Les pyramides étaient censées symboliser la richesse agricole du Nigeria et la réussite de la mise en œuvre des politiques. En effet, la production de riz avait augmenté – mais les prix avaient également continué à grimper. Ce qui était censé incarner un symbole de réussite agricole est devenu la marque de mesures politiques confuses, dépourvues d’une approche globale susceptible de faire baisser les coûts de production et les coûts pour le consommateur.

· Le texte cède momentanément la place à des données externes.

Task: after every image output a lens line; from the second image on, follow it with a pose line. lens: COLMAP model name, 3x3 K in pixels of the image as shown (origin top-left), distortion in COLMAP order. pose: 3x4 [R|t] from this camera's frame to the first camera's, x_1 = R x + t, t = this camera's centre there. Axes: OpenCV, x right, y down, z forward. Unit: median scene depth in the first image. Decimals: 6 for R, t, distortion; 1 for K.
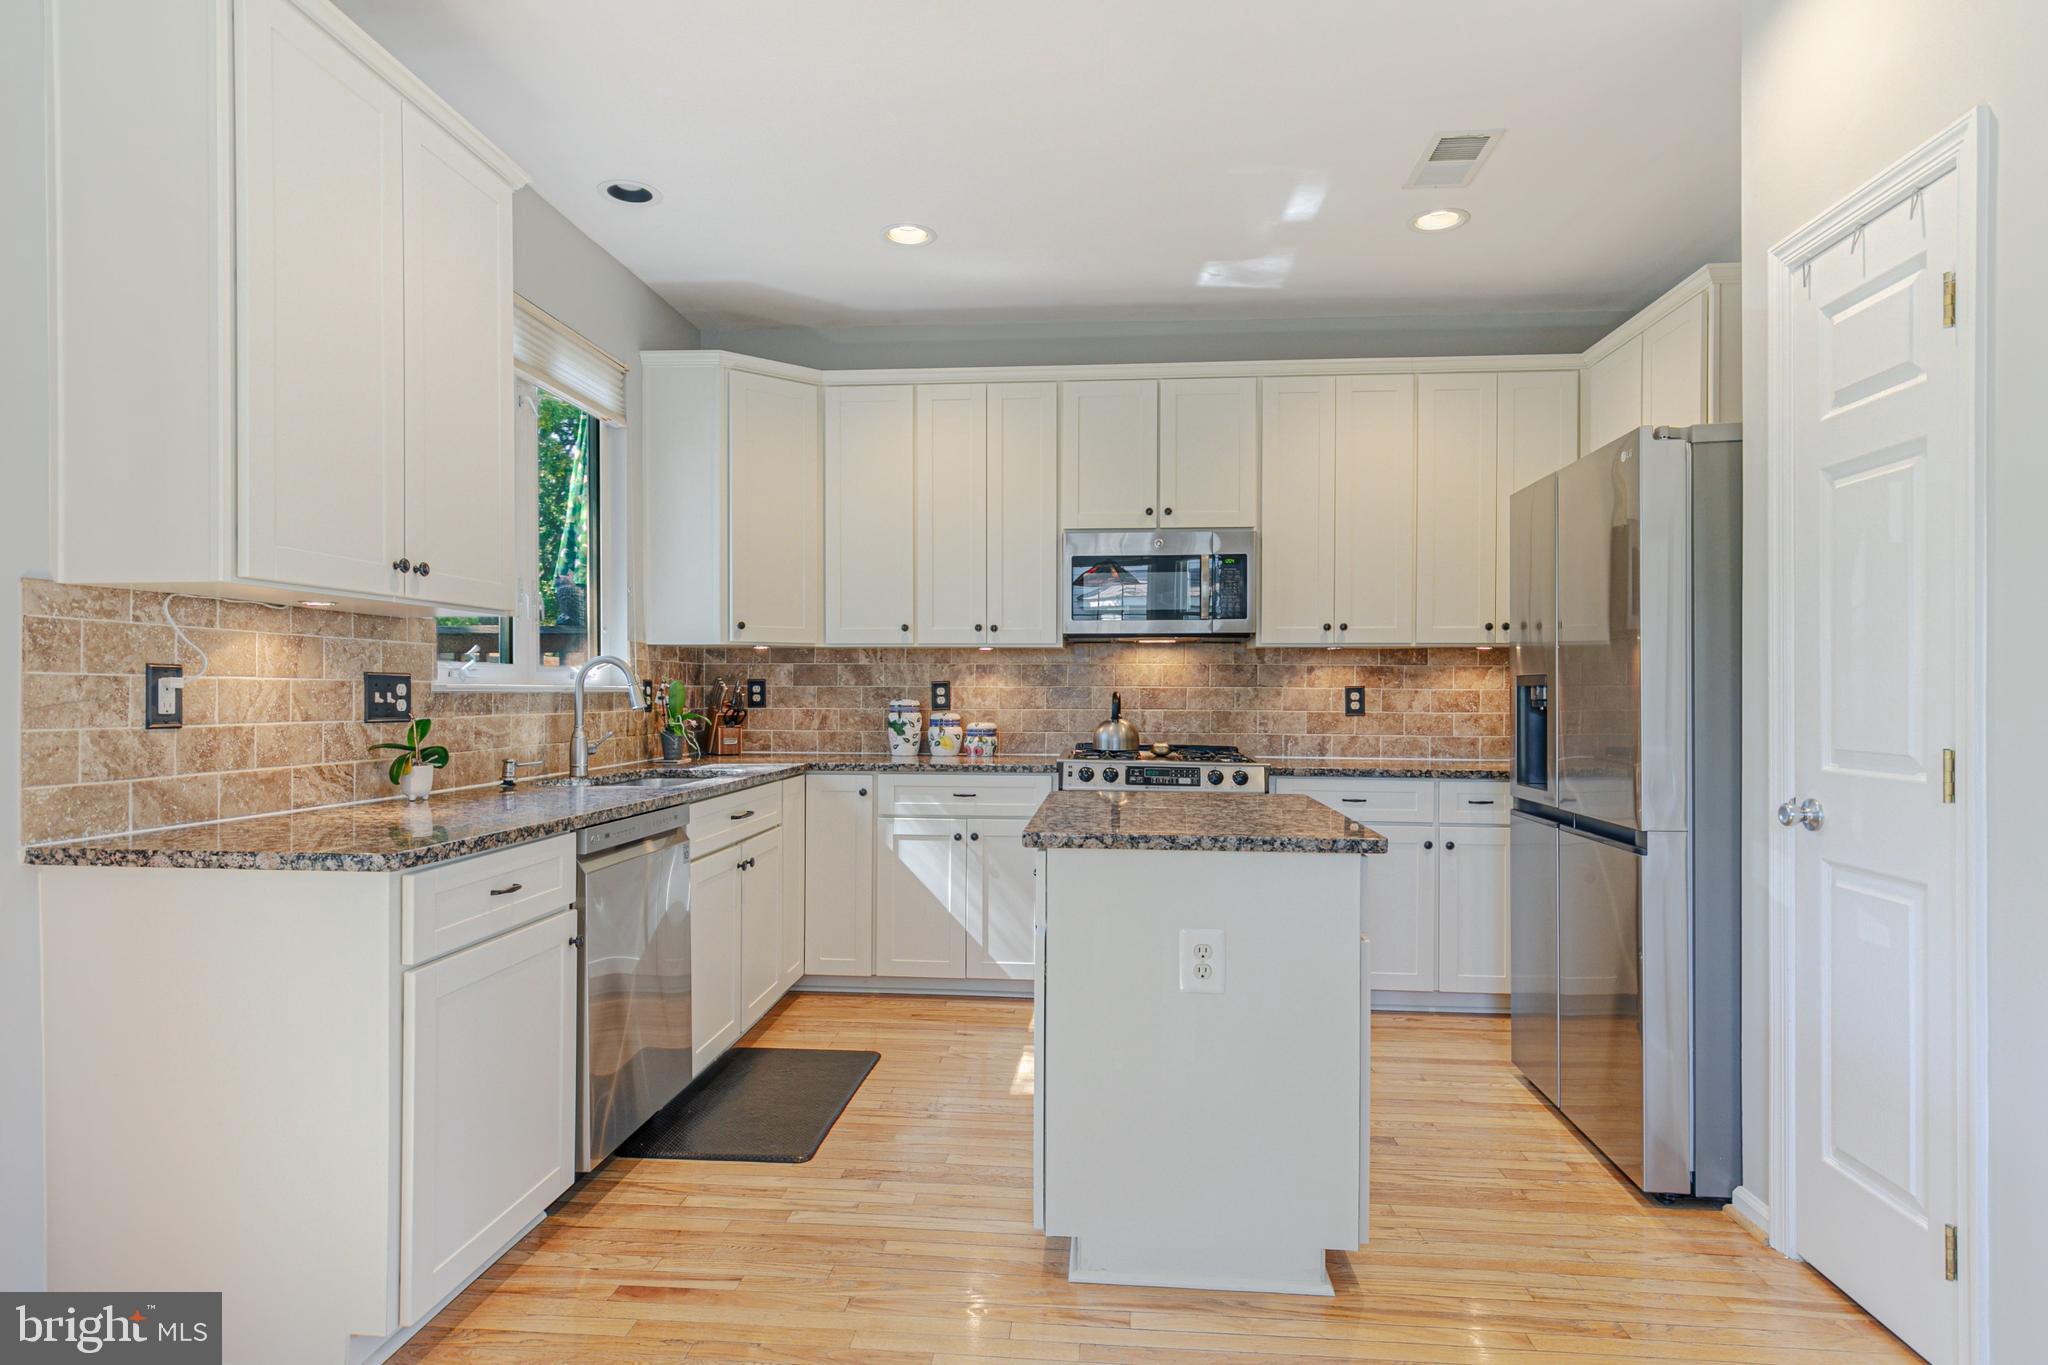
lens RADIAL K [[1126.8, 0, 1024.0], [0, 1126.8, 682.5], [0, 0, 1]] dist [0.003353, -0.000034]
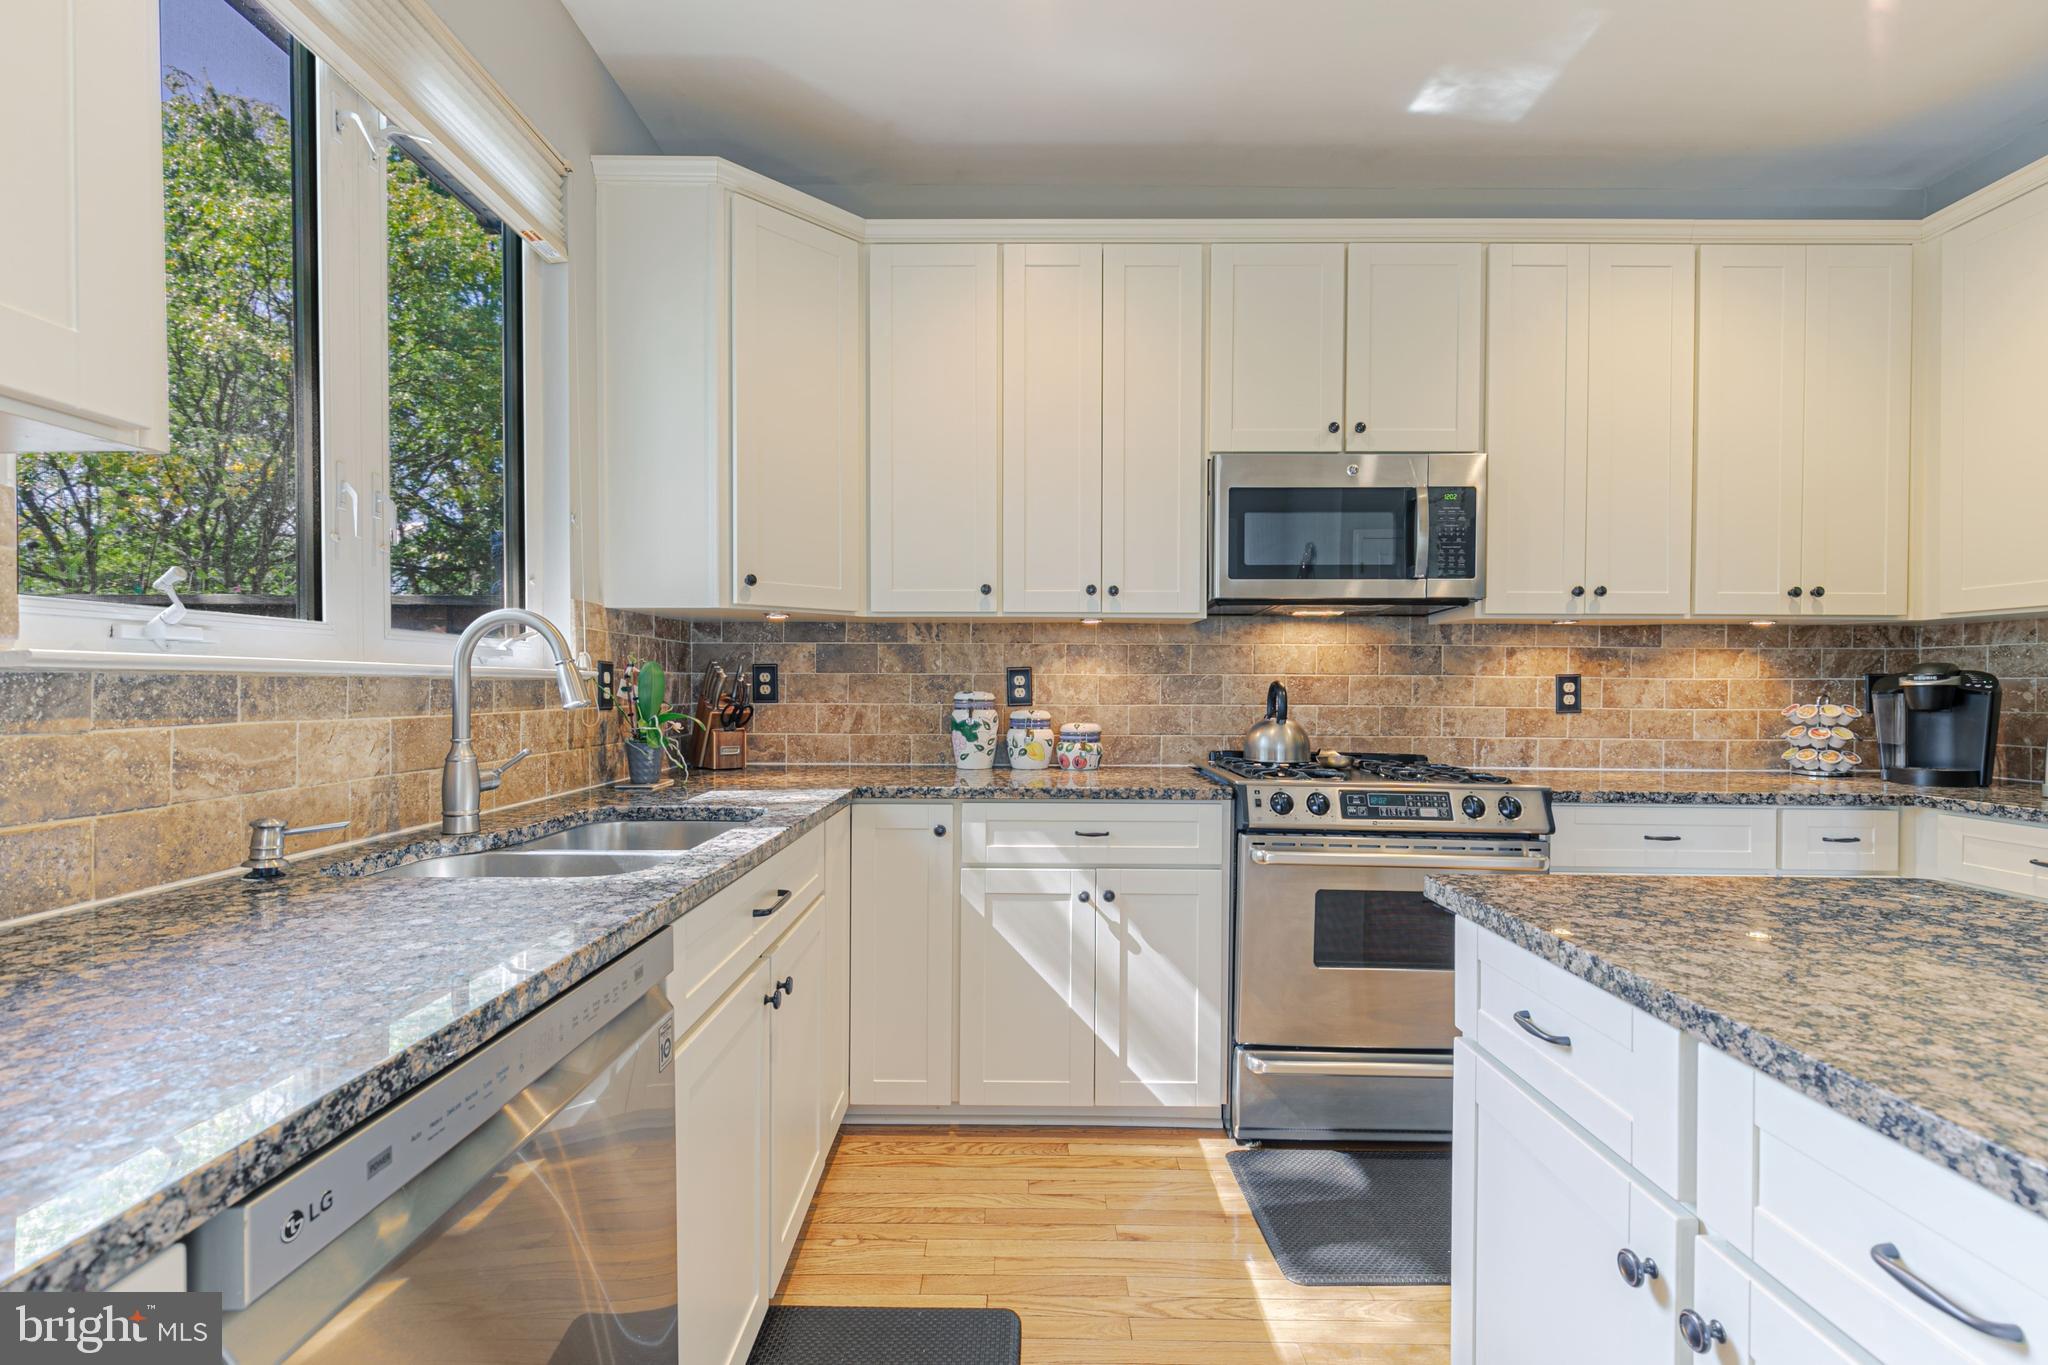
lens RADIAL K [[918.4, 0, 1024.0], [0, 918.4, 682.5], [0, 0, 1]] dist [0.003149, 0.000022]
pose [[0.996798, 0.001084, 0.079954, -0.130299], [-0.001384, 0.999992, 0.003692, 0.007513], [-0.079949, -0.003791, 0.996792, 0.435588]]
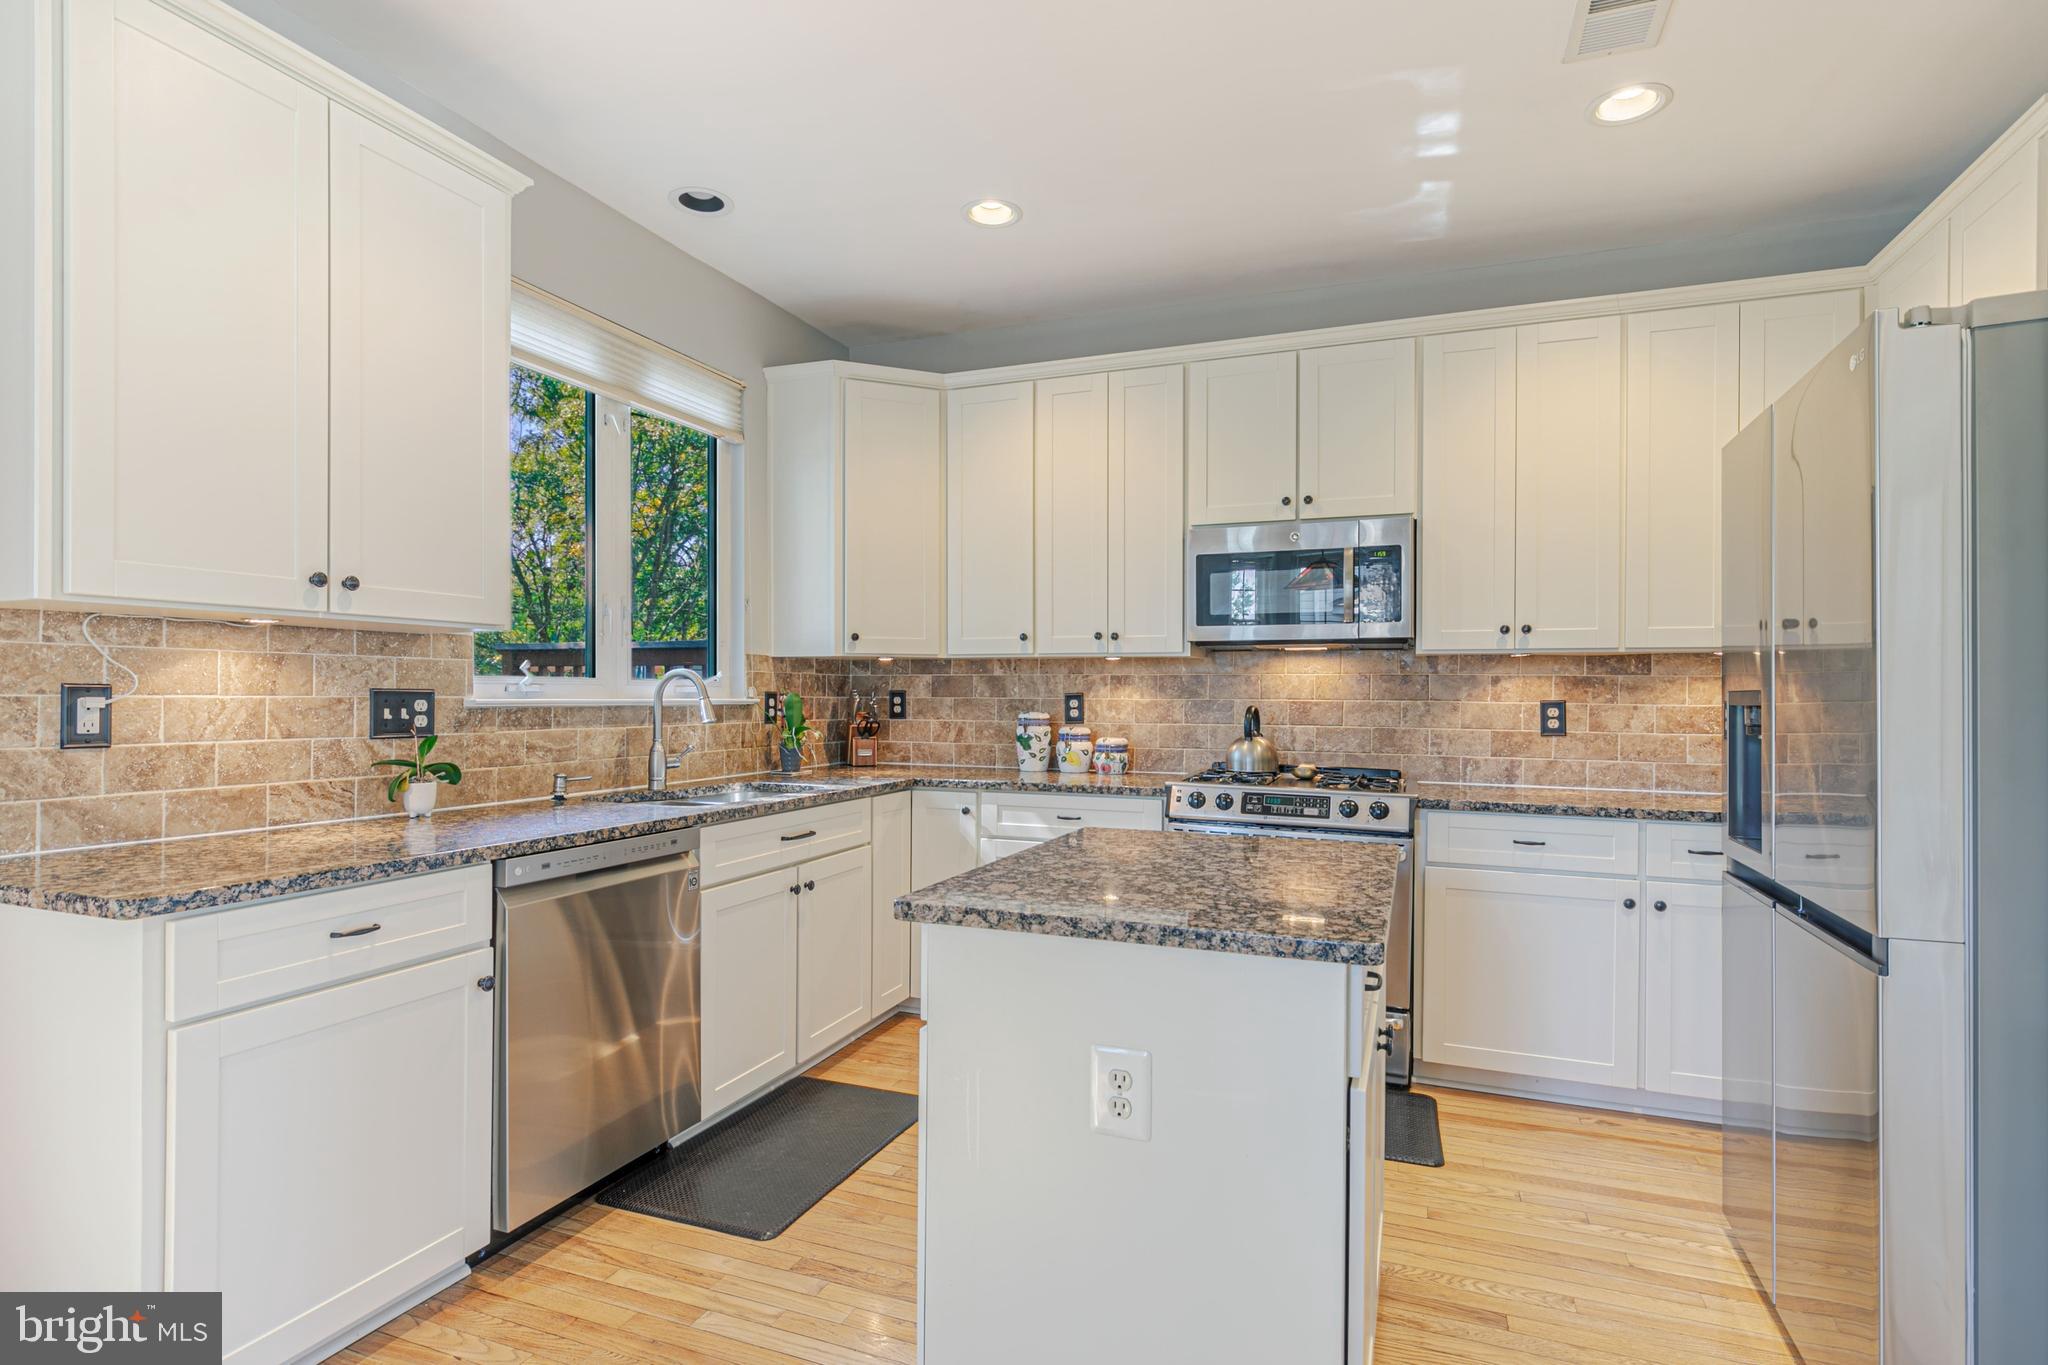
lens RADIAL K [[1032.7, 0, 1024.0], [0, 1032.7, 682.5], [0, 0, 1]] dist [-0.002172, -0.000588]
pose [[0.959620, -0.000428, -0.281299, 0.141738], [-0.000764, 0.999991, -0.004127, -0.006885], [0.281298, 0.004175, 0.959611, 0.170369]]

Abubakar Usman estime que ces pyramides n’étaient qu’une mise en scène pour les associations de producteurs de riz et de maïs afin d’obtenir encore plus de fonds de la Banque centrale. « J’ai assisté une fois à la réunion de l’association des riziculteurs : il n’y avait aucun agriculteur sur place, seulement des politiciens et leurs copains. Malheureusement, ce sont ces personnes qui ont accès à ces fonds et c’est à cela que servaient ces pyramides. Pour leur permettre d’obtenir plus d’argent la prochaine fois de la CBN », ajoute-t-il, amer.

Des entreprises en souffrance

Pour Fatima Ibrahim, étudiante en troisième année de licence en administration des affaires à l’université d’État de Kaduna, qui gère une petite boulangerie-cantine, la hausse continue des prix des produits alimentaires a entraîné une réduction des bénéfices. Elle a géré son entreprise de cantine pendant six mois dans un centre technologique de Kaduna avant d’être obligée de la fermer. « Le prix des marchandises augmente tous les jours », déplore-t-elle. « Ce que vous achetez aujourd’hui sera différent de ce que vous achèterez demain et je ne peux pas vendre en dessous du prix de revient, donc j’ai dû finir par fermer et me concentrer sur mes études. »

Les investissements substantiels dans l’agriculture et les infrastructures ont manqué leur cible : les prix des denrées alimentaires continuent de grimper en flèche dans un contexte d’insécurité permanente.